- WHAT YOU NEED TO DO
Resume the reflection on motherhood and Mother's Day below, picking up after its last sentence.

And yesterday? It was kind of the same. Lee made bacon and caramelised walnut pancakes, and I got a card from Archie. It was a lovely morning.  Then came the flurry of snot and tears and nappies and blocks and  tiny spoons and socks like every other day. And I realised that this minutiae is the real mothering stuff. Syringing baby Panadol into a sobbing mouth at 3am with one hand. Huge snotty smiles. Staying close to me in a crowd. Finding six plastic spoons and a wooden cow in my handbag. Googling 'baby stomach rash' during lunch.

I read somewhere that the original meaning of Mother's Day came about when an American suffragette founded a special day for mothers to oppose war. That woman, Anna Jarvis, gave birth to eleven children, but seven died in childhood. Imagine. How could you not be a heap on the floor, broken into a million billion pieces forever. It kills me that there are mothers walking around everyday who are grieving babies who didn't make it, mothers with chronically ill babies in the NICU, mothers who have had nine miscarriages, mothers whose bodies can't bear children, mothers who desperately want a baby but haven't met the right person. This whole womanhood gig is filled with heartache and pain and love. The collective love and pain and anxiety of every other mother who has had a human being pulled or pushed from her body. Breathed in the scent of her baby. Grieved for a baby. Soothed a sobbing child in the middle of the night.

- DATA FOR REVIEW

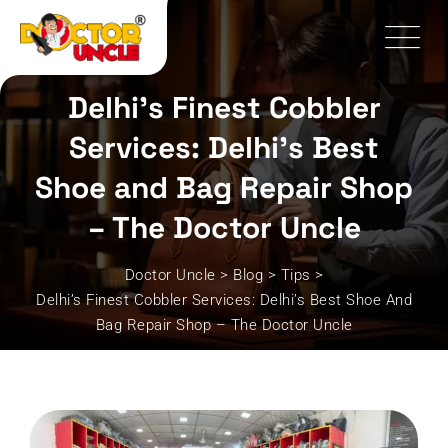
Skip
to
content
Delhi’s Finest Cobbler
Services: Delhi’s Best
Shoe and Bag Repair Shop
– The Doctor Uncle
Doctor Uncle
>
Blog
>
Tips
>
Delhi’s Finest Cobbler Services: Delhi’s Best Shoe And
Bag Repair Shop – The Doctor Uncle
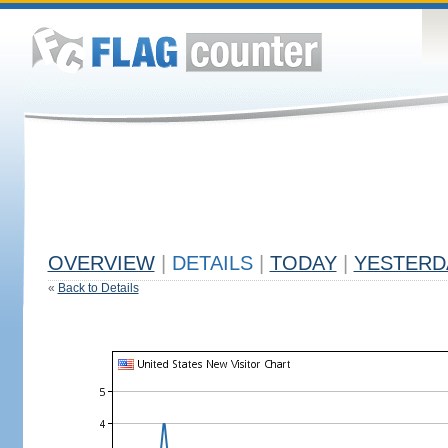
OVERVIEW
|
DETAILS
|
TODAY
|
YESTERD
«
Back to Details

- EXPECTED OUTPUT
I missed my mum yesterday. She is only in Singapore, and gets back on Wednesday, but I still missed her. And I thought of all the mums who are missing their own mothers on mother's day. Even though my mum was only a phone call away, I felt untethered and frantic and uncomfortable. I hope that Archer can always find my legs in a room to bury his face in, will call me with happy or sad or no news, will feel the sheer brute strength of my love and the collective love of all the mothers in the world. I hope that he can tether himself to me and know that he will always be able to find his way home.